6(7) On the motion of a first person, the court may, at any time during a proceeding,

     a) order a second person to produce any portion of the submission for a notice of compliance filed by the second person relevant to the disposition of the issues in the proceeding and may order that any change made to the portion during the proceeding be produced by the second person as it is made; and

     b) order the Minister to verify that any portion produced corresponds fully to the information in the submission.

6(7) Sur requête de la première personne, le tribunal peut, au cours de l'instance :

     a) ordonner à la seconde personne de produire les extraits pertinents de la demande d'avis de conformité qu'elle a déposée et lui enjoindre de produire sans délai tout changement apporté à ces extraits au cours de l'instance ;

    

     b) enjoindre au ministre de vérifier que les extraits produits correspondent fidèlement aux renseignements figurant dans la demande d'avis de conformité.

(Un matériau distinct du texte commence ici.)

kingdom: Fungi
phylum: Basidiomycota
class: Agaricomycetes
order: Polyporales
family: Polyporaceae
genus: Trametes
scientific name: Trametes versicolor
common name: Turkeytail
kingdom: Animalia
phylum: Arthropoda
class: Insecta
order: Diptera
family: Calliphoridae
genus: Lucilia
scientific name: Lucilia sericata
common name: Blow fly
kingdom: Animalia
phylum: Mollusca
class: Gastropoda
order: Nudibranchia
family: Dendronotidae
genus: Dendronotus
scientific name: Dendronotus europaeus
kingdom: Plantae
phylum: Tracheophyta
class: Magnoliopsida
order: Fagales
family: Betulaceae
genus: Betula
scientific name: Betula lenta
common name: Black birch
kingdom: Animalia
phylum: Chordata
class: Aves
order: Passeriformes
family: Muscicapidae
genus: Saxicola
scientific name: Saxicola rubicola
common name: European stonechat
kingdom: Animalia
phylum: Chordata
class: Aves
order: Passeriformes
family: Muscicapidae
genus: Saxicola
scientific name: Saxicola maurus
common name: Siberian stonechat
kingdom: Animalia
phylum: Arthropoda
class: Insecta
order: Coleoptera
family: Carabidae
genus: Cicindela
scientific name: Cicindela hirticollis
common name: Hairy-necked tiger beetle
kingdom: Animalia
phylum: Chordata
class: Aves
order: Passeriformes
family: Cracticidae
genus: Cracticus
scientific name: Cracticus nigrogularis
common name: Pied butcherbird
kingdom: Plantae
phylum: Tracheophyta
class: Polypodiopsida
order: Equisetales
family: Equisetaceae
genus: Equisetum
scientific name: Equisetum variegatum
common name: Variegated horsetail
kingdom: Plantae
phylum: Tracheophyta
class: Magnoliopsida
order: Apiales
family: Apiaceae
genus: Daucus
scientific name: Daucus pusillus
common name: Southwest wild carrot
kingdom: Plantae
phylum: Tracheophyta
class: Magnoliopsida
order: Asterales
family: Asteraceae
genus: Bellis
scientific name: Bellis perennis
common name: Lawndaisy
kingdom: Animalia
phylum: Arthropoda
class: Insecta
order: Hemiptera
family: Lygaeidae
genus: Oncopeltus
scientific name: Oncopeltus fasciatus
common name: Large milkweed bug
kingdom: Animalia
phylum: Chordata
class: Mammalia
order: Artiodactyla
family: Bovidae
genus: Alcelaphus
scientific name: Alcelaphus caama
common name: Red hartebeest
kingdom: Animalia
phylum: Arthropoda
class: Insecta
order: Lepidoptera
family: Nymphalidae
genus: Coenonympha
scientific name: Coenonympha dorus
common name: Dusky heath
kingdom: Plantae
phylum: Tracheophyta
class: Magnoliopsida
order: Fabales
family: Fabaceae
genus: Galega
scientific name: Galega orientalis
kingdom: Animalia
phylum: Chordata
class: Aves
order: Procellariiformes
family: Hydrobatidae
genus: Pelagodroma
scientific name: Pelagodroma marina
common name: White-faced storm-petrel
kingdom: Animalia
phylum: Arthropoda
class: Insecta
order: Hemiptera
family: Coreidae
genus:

[11]      L'avocat du ministre soutient qu'il n'est pas nécessaire que le prononcé de l'ordonnance prévue à l'alinéa 6(7)a) se solde par l'ordonnance visant le ministre dont il est question à l'alinéa 6(7)b). En d'autres termes, l'avocat qualifie le prononcé d'une ordonnance visant le ministre de [TRADUCTION] « réparation additionnelle ou supplémentaire » . Il soutient en outre que la Cour ne devrait accorder une telle [TRADUCTION] « réparation additionnelle ou supplémentaire que si elle est convaincue, pour des raisons valables, que cette mesure est nécessaire » . L'avocat ajoute que, pour décider si cette mesure est nécessaire, on devrait obliger le demandeur à démontrer qu'il existe des différences marquées entre les documents produits et les renseignements déposés devant le ministre dans la demande d'avis de conformité. L'avocat du ministre n'invoque aucun précédent à l'appui de sa thèse.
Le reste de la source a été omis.